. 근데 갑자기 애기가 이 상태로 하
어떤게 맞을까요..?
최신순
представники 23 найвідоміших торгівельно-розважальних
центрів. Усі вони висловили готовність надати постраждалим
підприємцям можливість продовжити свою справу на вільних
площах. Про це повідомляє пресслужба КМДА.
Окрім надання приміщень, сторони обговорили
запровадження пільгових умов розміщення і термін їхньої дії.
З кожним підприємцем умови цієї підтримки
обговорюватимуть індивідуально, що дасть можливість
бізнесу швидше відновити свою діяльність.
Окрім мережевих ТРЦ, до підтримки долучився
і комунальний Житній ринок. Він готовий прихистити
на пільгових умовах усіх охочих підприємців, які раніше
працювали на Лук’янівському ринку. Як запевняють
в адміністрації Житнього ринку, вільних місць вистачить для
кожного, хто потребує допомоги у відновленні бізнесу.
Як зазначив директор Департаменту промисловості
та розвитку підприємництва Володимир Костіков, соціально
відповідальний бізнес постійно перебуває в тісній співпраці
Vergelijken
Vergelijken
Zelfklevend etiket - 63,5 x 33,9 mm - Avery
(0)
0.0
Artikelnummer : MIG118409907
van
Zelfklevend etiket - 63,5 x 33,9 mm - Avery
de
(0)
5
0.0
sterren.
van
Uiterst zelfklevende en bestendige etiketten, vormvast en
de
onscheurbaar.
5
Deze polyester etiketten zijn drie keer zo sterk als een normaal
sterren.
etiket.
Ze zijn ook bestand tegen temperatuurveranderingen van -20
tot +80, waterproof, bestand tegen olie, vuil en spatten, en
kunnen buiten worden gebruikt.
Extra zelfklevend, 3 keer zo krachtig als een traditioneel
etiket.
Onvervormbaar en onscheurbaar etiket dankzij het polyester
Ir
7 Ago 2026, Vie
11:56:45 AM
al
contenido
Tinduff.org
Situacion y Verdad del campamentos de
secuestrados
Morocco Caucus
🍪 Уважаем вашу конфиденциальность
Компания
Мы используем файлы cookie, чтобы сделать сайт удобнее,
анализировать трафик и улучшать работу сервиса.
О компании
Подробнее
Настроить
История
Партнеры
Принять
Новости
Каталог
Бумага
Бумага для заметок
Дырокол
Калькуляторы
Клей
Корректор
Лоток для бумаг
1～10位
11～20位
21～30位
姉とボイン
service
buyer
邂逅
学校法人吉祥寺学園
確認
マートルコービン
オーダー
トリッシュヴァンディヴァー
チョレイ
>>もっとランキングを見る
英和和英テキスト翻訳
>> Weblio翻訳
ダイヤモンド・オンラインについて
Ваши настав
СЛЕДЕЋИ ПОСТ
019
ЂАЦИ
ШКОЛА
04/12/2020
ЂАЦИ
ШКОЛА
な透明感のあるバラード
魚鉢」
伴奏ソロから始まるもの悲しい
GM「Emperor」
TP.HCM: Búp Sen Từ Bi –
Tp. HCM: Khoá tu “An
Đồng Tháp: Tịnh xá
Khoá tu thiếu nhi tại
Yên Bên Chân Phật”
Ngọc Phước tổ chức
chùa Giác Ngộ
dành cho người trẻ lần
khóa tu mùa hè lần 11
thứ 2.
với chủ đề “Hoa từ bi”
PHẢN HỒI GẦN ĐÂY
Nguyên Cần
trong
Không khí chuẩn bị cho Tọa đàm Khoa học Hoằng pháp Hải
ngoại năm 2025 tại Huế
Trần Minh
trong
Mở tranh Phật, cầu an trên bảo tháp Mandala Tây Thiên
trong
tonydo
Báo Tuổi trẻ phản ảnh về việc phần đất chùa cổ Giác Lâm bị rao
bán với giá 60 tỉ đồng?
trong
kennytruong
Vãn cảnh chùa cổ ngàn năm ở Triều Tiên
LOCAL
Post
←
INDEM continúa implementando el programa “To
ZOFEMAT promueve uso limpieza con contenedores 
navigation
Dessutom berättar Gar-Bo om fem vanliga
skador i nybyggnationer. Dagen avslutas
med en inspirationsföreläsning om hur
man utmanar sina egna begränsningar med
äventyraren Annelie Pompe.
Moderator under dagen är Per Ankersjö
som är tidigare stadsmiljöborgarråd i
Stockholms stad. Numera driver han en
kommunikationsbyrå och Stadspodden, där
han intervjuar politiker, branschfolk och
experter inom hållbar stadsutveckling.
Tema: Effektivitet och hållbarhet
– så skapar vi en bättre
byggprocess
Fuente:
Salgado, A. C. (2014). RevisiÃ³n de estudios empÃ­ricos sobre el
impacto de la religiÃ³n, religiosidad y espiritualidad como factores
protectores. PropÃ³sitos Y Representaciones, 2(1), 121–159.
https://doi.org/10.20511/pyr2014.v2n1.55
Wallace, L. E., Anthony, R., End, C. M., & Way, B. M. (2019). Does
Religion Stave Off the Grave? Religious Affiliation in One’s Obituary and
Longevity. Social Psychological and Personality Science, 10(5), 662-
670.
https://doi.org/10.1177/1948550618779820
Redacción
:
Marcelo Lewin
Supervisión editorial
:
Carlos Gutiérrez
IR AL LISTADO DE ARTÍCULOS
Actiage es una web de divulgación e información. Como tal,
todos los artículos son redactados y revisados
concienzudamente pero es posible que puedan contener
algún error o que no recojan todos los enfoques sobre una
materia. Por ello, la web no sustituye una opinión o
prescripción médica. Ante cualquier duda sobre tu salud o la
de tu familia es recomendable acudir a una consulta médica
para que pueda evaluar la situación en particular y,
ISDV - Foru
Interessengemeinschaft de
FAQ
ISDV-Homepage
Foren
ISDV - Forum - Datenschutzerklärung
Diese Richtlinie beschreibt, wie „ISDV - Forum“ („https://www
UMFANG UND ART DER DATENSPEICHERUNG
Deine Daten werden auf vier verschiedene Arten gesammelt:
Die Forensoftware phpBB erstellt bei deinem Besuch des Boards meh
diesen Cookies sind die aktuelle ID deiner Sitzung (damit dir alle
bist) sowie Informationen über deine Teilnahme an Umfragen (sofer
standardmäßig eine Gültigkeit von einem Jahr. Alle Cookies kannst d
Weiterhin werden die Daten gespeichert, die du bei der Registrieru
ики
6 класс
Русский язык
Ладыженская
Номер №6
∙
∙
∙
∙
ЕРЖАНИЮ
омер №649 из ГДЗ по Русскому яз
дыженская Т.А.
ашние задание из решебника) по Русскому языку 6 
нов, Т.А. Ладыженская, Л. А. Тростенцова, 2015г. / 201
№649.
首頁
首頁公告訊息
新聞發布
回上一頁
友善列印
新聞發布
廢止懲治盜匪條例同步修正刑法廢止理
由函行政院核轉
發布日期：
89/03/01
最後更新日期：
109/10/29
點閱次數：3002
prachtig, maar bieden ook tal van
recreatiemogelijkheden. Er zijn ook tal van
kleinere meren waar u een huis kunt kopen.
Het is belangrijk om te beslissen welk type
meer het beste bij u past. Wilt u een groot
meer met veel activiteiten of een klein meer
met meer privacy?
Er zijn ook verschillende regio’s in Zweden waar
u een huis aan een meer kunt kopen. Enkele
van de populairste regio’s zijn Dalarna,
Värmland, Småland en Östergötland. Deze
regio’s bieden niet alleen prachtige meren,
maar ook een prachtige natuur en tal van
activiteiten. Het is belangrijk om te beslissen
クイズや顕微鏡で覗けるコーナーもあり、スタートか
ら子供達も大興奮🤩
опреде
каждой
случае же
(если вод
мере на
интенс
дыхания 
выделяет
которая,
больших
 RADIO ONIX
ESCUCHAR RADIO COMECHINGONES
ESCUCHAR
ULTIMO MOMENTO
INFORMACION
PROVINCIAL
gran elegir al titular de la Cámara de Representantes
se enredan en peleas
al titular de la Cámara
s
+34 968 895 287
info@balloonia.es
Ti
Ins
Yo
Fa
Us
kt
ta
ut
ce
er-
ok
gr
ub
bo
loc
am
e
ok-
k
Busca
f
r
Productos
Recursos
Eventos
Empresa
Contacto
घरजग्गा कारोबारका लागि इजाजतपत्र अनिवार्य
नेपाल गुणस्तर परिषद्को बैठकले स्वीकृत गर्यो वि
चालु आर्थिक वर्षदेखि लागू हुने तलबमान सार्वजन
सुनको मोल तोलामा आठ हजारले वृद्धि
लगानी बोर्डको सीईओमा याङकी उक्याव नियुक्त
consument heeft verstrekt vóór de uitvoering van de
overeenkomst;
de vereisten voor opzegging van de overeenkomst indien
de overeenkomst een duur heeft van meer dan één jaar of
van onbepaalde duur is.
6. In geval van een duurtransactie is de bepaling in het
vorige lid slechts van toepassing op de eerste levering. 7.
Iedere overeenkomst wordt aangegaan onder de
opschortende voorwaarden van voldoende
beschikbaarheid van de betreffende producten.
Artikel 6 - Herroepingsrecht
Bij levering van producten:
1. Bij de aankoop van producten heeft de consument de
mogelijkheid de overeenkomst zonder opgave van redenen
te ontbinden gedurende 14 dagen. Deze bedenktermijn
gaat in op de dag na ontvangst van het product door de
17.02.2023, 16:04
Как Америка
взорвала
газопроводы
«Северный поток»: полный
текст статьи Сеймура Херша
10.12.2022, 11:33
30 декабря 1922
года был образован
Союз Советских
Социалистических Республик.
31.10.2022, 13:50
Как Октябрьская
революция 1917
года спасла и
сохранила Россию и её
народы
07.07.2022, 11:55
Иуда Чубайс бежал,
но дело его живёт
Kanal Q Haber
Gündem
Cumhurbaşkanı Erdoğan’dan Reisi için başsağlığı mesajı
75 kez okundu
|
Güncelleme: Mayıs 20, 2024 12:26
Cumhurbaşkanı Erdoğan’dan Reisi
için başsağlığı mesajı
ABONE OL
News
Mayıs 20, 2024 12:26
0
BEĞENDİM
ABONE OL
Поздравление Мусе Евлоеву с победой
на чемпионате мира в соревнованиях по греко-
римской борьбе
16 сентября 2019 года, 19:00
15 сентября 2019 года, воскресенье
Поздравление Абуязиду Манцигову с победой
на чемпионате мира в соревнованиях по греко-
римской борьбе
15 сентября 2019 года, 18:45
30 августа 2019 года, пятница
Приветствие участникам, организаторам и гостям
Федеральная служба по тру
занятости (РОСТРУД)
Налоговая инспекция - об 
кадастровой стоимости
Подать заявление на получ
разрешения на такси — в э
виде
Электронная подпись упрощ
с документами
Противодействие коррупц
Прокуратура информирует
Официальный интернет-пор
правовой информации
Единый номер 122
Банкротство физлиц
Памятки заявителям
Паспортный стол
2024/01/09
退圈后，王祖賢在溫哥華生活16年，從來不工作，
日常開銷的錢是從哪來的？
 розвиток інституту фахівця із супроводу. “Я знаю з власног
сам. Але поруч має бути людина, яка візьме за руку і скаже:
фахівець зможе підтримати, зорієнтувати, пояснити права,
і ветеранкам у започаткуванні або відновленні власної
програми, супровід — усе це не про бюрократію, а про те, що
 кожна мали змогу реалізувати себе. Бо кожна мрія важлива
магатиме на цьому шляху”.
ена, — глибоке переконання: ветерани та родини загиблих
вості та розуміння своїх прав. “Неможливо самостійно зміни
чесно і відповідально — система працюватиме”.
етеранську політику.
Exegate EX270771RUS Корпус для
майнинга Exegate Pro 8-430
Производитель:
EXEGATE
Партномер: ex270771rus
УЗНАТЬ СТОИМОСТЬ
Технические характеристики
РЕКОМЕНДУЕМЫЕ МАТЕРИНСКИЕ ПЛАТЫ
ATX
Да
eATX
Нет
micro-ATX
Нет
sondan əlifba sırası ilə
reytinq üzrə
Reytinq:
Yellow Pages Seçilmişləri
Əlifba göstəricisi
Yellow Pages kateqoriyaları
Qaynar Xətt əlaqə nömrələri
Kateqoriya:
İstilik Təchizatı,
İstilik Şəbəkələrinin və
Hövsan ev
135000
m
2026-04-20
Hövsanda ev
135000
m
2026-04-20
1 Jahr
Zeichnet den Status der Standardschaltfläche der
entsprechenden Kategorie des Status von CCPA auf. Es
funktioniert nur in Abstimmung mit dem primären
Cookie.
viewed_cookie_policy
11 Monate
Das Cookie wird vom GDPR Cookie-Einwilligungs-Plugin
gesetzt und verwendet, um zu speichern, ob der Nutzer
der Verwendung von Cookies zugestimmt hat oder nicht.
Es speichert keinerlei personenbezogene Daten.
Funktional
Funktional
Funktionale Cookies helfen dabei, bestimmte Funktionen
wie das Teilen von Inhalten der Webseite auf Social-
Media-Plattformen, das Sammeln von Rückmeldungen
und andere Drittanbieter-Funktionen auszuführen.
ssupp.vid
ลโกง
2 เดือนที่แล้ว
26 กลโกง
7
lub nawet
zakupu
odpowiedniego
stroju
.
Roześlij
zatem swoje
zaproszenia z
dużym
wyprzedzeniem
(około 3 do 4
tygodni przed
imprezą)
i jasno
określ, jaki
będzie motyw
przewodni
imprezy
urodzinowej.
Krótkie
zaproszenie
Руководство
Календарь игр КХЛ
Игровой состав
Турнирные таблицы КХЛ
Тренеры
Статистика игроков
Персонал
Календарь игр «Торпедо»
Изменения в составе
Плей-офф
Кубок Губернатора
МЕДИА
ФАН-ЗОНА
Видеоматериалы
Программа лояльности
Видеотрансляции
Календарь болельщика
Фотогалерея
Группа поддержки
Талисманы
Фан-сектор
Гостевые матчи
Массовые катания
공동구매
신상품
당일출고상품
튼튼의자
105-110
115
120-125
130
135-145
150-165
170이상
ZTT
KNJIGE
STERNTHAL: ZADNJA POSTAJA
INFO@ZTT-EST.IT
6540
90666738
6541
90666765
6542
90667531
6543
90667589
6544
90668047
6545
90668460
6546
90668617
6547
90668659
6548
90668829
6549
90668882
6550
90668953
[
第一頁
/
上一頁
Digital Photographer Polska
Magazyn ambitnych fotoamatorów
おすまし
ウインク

+ + + +

§ Problem to solve: Which lines in the rows above contain the string "chùa"? Collect every one of them, treating uppercase and lowercase letters as different.

§ Your response:
chùa Giác Ngộ
Báo Tuổi trẻ phản ảnh về việc phần đất chùa cổ Giác Lâm bị rao
Vãn cảnh chùa cổ ngàn năm ở Triều Tiên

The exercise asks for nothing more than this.